• What you should do
Show all lines of the entries in which the word "theta" is found.
*** Stored data
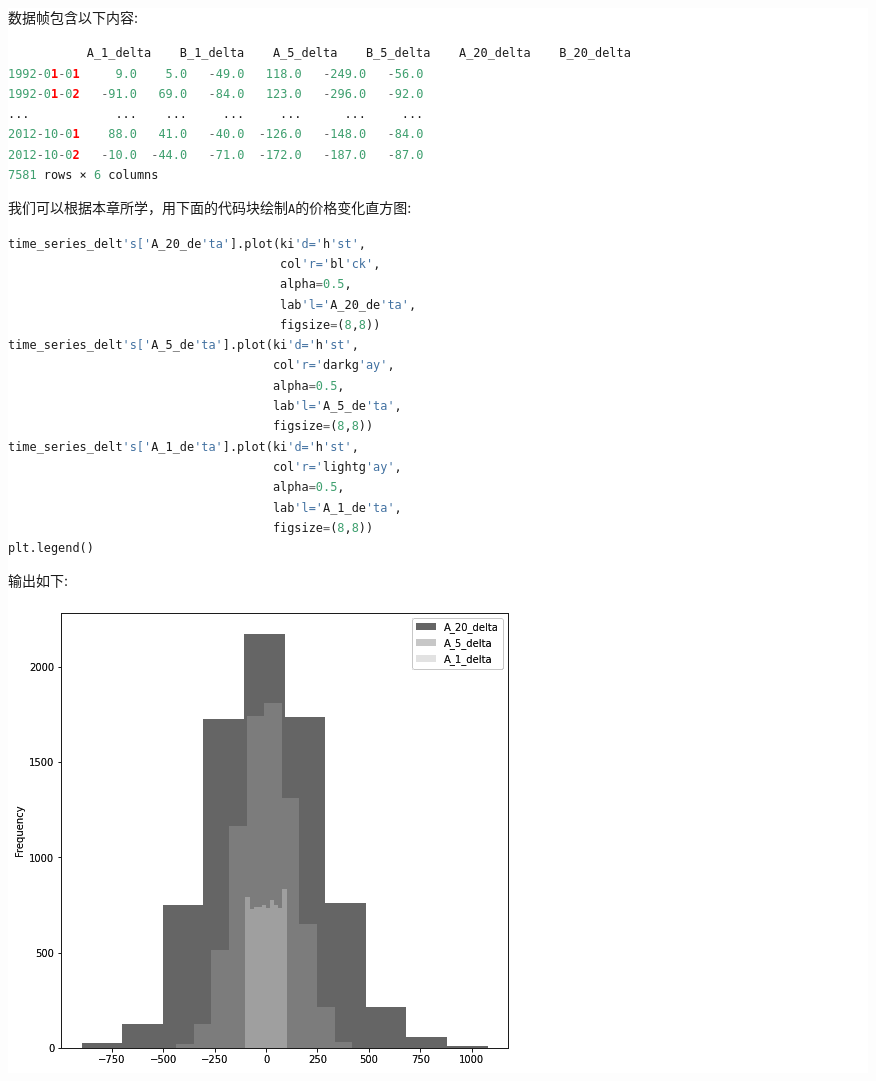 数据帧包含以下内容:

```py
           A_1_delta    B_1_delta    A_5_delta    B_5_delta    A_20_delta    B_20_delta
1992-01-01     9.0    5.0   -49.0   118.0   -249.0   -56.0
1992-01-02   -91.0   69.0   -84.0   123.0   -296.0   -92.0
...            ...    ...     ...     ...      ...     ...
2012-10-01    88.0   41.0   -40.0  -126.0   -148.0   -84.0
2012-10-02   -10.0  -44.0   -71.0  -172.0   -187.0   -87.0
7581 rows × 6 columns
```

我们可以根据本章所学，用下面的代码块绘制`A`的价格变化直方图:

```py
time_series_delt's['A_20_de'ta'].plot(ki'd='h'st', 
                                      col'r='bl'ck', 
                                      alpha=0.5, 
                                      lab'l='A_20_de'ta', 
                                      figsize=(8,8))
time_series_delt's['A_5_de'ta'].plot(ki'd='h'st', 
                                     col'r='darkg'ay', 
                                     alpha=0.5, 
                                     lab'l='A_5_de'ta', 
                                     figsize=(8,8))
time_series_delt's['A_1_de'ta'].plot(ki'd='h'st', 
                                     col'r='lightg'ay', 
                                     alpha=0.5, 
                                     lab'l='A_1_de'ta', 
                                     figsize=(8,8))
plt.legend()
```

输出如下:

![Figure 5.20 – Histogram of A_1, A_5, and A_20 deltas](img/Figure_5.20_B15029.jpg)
******
*** Stored data
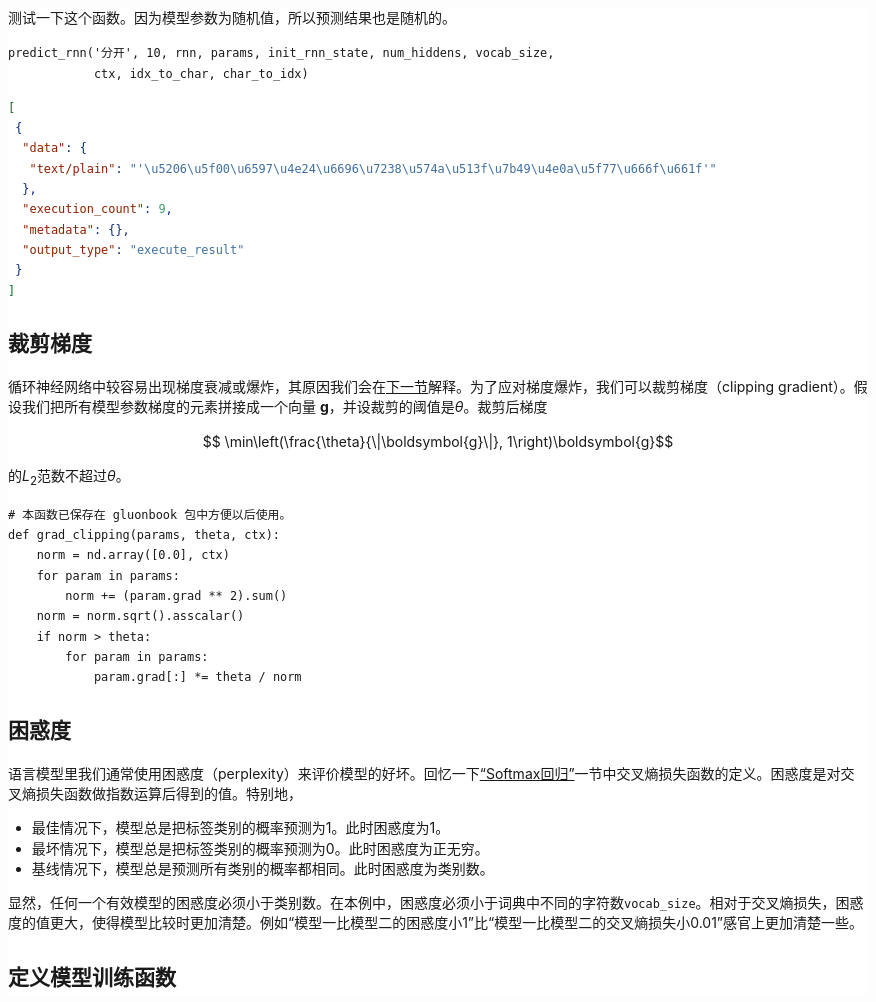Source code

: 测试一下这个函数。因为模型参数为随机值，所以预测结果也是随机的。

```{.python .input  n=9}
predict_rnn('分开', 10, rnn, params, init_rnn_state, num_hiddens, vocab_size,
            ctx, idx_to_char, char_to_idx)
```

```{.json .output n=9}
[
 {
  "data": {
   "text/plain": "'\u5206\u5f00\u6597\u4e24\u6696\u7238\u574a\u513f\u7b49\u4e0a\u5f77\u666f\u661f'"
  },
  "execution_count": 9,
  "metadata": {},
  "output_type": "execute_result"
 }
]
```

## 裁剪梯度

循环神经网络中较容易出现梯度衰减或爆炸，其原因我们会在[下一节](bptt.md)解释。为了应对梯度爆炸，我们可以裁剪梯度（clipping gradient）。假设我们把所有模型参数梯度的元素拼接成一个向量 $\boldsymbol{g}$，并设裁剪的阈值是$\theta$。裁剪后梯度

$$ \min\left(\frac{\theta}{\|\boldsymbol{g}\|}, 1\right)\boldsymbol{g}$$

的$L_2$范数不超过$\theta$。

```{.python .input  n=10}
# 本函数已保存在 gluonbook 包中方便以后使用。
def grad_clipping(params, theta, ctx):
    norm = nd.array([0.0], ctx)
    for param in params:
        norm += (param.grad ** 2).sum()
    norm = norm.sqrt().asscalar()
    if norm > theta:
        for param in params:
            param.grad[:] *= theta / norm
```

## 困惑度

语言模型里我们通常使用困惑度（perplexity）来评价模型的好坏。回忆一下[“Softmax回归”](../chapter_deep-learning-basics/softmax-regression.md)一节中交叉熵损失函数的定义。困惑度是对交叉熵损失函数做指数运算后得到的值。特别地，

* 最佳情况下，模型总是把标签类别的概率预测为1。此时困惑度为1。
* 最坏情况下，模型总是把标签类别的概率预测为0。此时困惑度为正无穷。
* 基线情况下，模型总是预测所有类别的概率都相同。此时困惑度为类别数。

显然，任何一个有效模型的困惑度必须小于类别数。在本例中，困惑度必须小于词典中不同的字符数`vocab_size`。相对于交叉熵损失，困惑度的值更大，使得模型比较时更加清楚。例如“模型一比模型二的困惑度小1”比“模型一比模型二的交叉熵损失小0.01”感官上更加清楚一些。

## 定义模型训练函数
******
• Answer space
循环神经网络中较容易出现梯度衰减或爆炸，其原因我们会在[下一节](bptt.md)解释。为了应对梯度爆炸，我们可以裁剪梯度（clipping gradient）。假设我们把所有模型参数梯度的元素拼接成一个向量 $\boldsymbol{g}$，并设裁剪的阈值是$\theta$。裁剪后梯度
$$ \min\left(\frac{\theta}{\|\boldsymbol{g}\|}, 1\right)\boldsymbol{g}$$
的$L_2$范数不超过$\theta$。
def grad_clipping(params, theta, ctx):
    if norm > theta:
            param.grad[:] *= theta / norm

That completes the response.